TEXT PROVIDED:
= Beginning of Section =

There are two types of conservatorship: sole managing and joint conservatorship. In sole custody, only one parent will have the rights and duties about a child’s life decisions. These rights and responsibilities will be shared in a joint managing conservatorship. It is also essential to know that if you are in a sole managing conservatorship, this will not affect what possession and access may be ordered.
Possession and Access
On the other hand, most people would associate the term custody with what is known as possession and access. This is the legal term referring to when a parent will exercise physical custody of the child or when they will visit their child. In Texas, there are two main statutory schedules for possession and access: standard and extended standard. These schedules will determine how much time each parent will have with the child. We will not discuss these schedules in detail but rather another blog focusing on how custody is awarded.
Now that you understand what custody consists of, many people want to know: who will get possession of the child? While not all parents will agree on who the child should live with, it is helpful to know that this battle will go to a Texas Family Law court, where it will be examined and ruled case-by-case basis. These rulings can vary widely because every family will have a unique set of circumstances to be considered.
Best Interest of the Child
To begin with, determining how a court will rule, you should be aware of the legal courts will base their decisions on. This standard is known as the “Best Interest of the Child” standard. Although self-explanatory, this means precisely that. Regardless of what each parent wants or how hard they fight, the judge will only base his decision on the child’s best interest.
After all, no children were born into this world expecting to grow up in a broken home, and their specific needs, wants, and wishes should be considered when there is a huge decision that can affect them for the rest of their life.
Texas is NOT a “Mother State”…Kinda
Contrary to popular belief, Texas is NOT specifically a “Mother State.” This means that either a mother or father of a child can be awarded custody of their child if it is in the child’s best interest. However, this only pertains to parents that are either officially married or common-law married.
Things are a bit different when a mother is not married. In Texas, the mother will assume sole custody of the child and have the rights and duties to make all legal decisions for the child. A father cannot fight for custody of his child until his paternity has been established.

= End of Section =

[Dataset items]

= Beginning of Section =

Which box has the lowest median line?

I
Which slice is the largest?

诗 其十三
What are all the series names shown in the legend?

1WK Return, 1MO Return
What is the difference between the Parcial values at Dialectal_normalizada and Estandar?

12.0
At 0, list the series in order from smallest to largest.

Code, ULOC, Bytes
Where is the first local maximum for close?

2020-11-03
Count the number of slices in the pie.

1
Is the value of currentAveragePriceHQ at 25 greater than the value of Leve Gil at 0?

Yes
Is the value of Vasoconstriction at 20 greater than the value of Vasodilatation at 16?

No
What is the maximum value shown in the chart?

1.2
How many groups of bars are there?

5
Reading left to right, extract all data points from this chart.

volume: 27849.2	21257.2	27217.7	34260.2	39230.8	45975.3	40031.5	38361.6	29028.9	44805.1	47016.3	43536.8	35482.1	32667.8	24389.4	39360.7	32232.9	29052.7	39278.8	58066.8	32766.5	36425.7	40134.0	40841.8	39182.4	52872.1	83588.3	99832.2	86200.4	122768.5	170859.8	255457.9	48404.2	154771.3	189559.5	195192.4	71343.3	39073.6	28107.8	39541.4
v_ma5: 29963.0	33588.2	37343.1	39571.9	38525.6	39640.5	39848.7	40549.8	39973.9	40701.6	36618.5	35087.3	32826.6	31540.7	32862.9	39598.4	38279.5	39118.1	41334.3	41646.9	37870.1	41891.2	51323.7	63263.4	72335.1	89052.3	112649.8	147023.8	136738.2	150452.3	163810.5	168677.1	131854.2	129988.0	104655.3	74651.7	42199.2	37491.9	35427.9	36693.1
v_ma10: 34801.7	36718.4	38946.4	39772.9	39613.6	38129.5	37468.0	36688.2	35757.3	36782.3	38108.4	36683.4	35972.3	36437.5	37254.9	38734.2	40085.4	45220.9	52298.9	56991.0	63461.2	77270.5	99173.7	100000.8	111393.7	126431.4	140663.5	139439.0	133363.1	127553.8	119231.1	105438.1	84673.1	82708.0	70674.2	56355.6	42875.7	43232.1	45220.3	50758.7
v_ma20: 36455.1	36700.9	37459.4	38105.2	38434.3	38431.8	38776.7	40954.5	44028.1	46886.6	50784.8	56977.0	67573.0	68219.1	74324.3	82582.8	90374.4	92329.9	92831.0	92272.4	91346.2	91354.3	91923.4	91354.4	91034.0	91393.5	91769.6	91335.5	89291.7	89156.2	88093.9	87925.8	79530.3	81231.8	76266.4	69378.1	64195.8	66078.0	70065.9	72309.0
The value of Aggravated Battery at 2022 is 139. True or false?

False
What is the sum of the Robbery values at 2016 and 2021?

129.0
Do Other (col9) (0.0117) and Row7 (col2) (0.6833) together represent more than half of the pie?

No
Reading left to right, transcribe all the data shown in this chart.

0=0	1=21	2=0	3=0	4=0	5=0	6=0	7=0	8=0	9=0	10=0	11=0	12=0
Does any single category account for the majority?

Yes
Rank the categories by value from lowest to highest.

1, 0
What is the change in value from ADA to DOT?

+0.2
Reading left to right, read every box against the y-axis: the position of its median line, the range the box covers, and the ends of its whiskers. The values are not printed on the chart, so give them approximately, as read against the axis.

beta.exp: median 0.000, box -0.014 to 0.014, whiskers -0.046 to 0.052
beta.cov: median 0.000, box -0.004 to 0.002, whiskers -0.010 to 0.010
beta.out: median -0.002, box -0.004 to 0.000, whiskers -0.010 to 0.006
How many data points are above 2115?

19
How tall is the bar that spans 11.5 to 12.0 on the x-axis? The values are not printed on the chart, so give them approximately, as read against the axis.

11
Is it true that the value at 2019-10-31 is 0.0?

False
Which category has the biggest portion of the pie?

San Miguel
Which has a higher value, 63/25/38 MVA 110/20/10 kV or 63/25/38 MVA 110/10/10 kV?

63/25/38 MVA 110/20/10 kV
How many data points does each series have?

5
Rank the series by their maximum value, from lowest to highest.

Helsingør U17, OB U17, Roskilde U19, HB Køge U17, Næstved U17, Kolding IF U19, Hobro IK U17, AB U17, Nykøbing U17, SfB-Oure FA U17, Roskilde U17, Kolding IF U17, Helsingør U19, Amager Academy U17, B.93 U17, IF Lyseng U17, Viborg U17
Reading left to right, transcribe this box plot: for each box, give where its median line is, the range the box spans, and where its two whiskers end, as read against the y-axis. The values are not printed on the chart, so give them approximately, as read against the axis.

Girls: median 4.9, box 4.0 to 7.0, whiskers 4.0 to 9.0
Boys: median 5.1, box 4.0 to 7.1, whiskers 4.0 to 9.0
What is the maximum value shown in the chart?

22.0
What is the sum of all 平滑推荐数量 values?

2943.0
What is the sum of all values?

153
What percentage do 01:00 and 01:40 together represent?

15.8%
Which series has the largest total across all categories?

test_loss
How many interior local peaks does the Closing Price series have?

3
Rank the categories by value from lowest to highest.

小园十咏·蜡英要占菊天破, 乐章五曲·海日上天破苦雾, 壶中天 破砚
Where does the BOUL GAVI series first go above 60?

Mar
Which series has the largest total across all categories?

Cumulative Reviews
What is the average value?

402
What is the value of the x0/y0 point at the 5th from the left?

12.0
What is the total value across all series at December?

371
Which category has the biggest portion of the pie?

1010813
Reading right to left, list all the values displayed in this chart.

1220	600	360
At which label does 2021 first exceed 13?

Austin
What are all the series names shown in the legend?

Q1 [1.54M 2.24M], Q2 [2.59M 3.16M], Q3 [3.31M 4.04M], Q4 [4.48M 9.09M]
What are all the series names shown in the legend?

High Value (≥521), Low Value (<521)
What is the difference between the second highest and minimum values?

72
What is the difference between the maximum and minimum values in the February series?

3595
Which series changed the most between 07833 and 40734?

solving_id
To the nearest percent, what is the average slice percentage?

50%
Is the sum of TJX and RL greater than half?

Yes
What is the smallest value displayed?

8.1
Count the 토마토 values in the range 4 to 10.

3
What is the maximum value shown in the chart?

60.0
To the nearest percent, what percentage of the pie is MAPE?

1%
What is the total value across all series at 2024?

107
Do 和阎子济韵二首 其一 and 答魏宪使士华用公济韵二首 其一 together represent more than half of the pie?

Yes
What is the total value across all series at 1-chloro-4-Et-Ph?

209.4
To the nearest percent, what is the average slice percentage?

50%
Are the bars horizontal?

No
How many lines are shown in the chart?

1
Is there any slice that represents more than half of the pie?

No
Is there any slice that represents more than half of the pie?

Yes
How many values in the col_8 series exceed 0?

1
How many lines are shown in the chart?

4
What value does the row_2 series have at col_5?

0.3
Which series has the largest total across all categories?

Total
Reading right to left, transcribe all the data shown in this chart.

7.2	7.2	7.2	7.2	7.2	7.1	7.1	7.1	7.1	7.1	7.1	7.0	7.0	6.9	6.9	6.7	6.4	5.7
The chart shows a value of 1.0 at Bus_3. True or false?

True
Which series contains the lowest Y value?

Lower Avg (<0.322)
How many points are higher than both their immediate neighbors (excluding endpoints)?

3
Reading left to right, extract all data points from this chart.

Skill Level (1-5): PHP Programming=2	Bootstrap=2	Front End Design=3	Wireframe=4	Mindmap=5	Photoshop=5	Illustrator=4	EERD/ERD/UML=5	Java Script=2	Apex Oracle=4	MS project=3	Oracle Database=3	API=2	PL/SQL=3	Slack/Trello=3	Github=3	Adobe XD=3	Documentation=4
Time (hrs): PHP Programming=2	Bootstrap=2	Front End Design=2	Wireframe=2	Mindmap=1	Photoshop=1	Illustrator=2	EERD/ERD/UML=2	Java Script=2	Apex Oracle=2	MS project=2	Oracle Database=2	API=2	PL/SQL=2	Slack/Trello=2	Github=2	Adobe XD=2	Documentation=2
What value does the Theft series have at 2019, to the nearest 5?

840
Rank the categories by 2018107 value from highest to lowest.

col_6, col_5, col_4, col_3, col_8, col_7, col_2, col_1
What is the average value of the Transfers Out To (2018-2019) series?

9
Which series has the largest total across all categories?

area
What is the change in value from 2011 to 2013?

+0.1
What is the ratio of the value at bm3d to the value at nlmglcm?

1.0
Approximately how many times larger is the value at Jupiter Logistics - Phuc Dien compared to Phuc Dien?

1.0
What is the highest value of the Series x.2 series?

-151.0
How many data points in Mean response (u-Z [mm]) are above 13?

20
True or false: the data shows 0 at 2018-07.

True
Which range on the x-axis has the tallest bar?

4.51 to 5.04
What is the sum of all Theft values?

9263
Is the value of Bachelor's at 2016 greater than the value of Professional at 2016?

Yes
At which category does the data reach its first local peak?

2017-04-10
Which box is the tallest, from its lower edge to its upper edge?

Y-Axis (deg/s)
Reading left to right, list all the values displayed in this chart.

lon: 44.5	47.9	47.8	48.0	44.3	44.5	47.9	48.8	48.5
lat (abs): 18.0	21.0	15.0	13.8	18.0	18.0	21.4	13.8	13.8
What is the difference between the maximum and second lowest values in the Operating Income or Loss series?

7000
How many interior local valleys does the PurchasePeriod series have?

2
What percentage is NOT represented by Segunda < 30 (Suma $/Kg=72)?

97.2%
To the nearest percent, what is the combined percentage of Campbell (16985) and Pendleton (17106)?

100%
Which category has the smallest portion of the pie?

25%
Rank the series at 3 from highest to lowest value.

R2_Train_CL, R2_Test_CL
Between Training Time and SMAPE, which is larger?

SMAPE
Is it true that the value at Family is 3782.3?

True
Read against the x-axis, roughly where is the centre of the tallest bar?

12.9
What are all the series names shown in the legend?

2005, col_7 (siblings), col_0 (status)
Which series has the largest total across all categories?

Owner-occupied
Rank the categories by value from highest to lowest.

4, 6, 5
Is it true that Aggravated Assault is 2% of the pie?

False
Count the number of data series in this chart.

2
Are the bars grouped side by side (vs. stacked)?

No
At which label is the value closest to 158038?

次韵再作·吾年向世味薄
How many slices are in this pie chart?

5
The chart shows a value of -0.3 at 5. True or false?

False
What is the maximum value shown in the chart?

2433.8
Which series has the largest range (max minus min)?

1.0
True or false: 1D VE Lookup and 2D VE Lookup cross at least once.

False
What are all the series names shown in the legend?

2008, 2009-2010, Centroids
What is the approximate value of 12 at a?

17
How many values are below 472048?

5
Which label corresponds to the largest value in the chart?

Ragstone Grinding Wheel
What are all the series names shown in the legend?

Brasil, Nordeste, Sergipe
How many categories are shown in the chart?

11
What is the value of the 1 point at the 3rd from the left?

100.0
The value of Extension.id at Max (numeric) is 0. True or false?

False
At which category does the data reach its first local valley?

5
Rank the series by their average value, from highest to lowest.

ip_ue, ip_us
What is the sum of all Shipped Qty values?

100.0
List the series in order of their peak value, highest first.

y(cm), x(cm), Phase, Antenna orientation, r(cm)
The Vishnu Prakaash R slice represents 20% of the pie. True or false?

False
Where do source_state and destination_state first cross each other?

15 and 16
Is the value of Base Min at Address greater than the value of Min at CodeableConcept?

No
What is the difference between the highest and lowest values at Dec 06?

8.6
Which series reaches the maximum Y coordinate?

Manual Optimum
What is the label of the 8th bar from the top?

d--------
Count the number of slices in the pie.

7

= End of Section =

TASKS TO CARRY OUT:
a) According to the Texas custody article, what standard do courts use as the basis for their custody decisions?
b) Please quote the Texas custody article between "Things are a" and "has been established.", inclusive.
c) Continue the Texas custody article past its final sentence.

RESULTS OF THE TASKS:
a) The "Best Interest of the Child" standard.

b)
Things are a bit different when a mother is not married. In Texas, the mother will assume sole custody of the child and have the rights and duties to make all legal decisions for the child. A father cannot fight for custody of his child until his paternity has been established.

c)
Factors Considered in Awarding Custody
The Texas case of Holley v. Adams helped establish what is known as the “best interest factors” that are frequently considered when deciding how custody should be awarded. Holley v. Adams, 544 S.W.2d 367 (Tex. 1976). Although these are just frequently considered factors, each unique set of circumstances will be considered on a case-by-case basis. Nonetheless, this landmark case has helped set a guideline for what a court should consider when determining a child’s best interest.
These “Holley Factors” are:
- Desires of the child
Most children cannot make life decisions for themselves, and however, if you have a child over the age of 12, they can interview the judge and express their wishes on custody. Either party will have to move for this interview, and this will only be considered by the judge as the child will not automatically get to decide where they will live.
- Emotional and physical needs of the child, now and in the future
A kid’s childhood is one of the most essential times in their life for their development, and the judge will consider that in hopes of satisfying those needs as close to how they were pre-divorce.
- Emotional and physical dangers to a child, now and in the future
A judge will want to place a child in a healthy living environment and assess any short-term or potential hazards to a child. Also, if a parent has a criminal record, particularly in abuse, these are extensively considered when deciding custody.
- Parenting abilities of the parent or individual seeking custody
It would not make much sense for a judge to give a parent custody who has not been actively involved in the child’s daily physical and emotional needs. It also would not make sense to provide a child for a parent who is constantly absent for work or travel. Interactions with your child will also be weighed. If these needs were equally balanced, a court would likely want to keep that split balance.
- Programs to help custodial parents foster the best interest of the child
If a child is very active in their community through sports, church, or other civic programs, a court will use that evidence to help weigh what parent should get custody. A parent who cannot keep their child active in the community would be considered because it’s crucial for healthy social development.
- Plans for the child by the parents, individuals, or agency seeking custody
Parents in a contested custody battle are urged to work out a parenting plan that works for both the parents and children involved. A court will keep in mind which parent was willing to cooperate to reach a result versus a parent unwilling to cooperate.
- Stability in the home and proposed placement location
Developing routines and a stable home environment are essential for a child’s health. The family home and who is awarded that home will be taken into consideration when awarding custody. Most judges will not want to disrupt the balance a child has grown into in their life. Change can be a challenging concept for a child to grasp, and a court will promote continuity of those routines and patterns.
- Acts or omissions by a parent indicating an improper parent-child relationship
Abuse and neglect of a child’s needs will be significantly taken into consideration when deciding custody. It certainly would not be in a child’s best interest to be with a parent who harms them emotionally or physically.
- Excuses for the acts or omissions of a parent seeking custody
If a parent has a disability or temporary condition, the judge will consider those temporary ailments in awarding custody. Any other excuse for your actions toward your child will always be considered.
Factors that WON’T Matter
Did you know that before 1972 Texas was mainly considered a “Mother” state, but this is no longer the case after the Equal Rights Amendment to the Texas Constitution was signed?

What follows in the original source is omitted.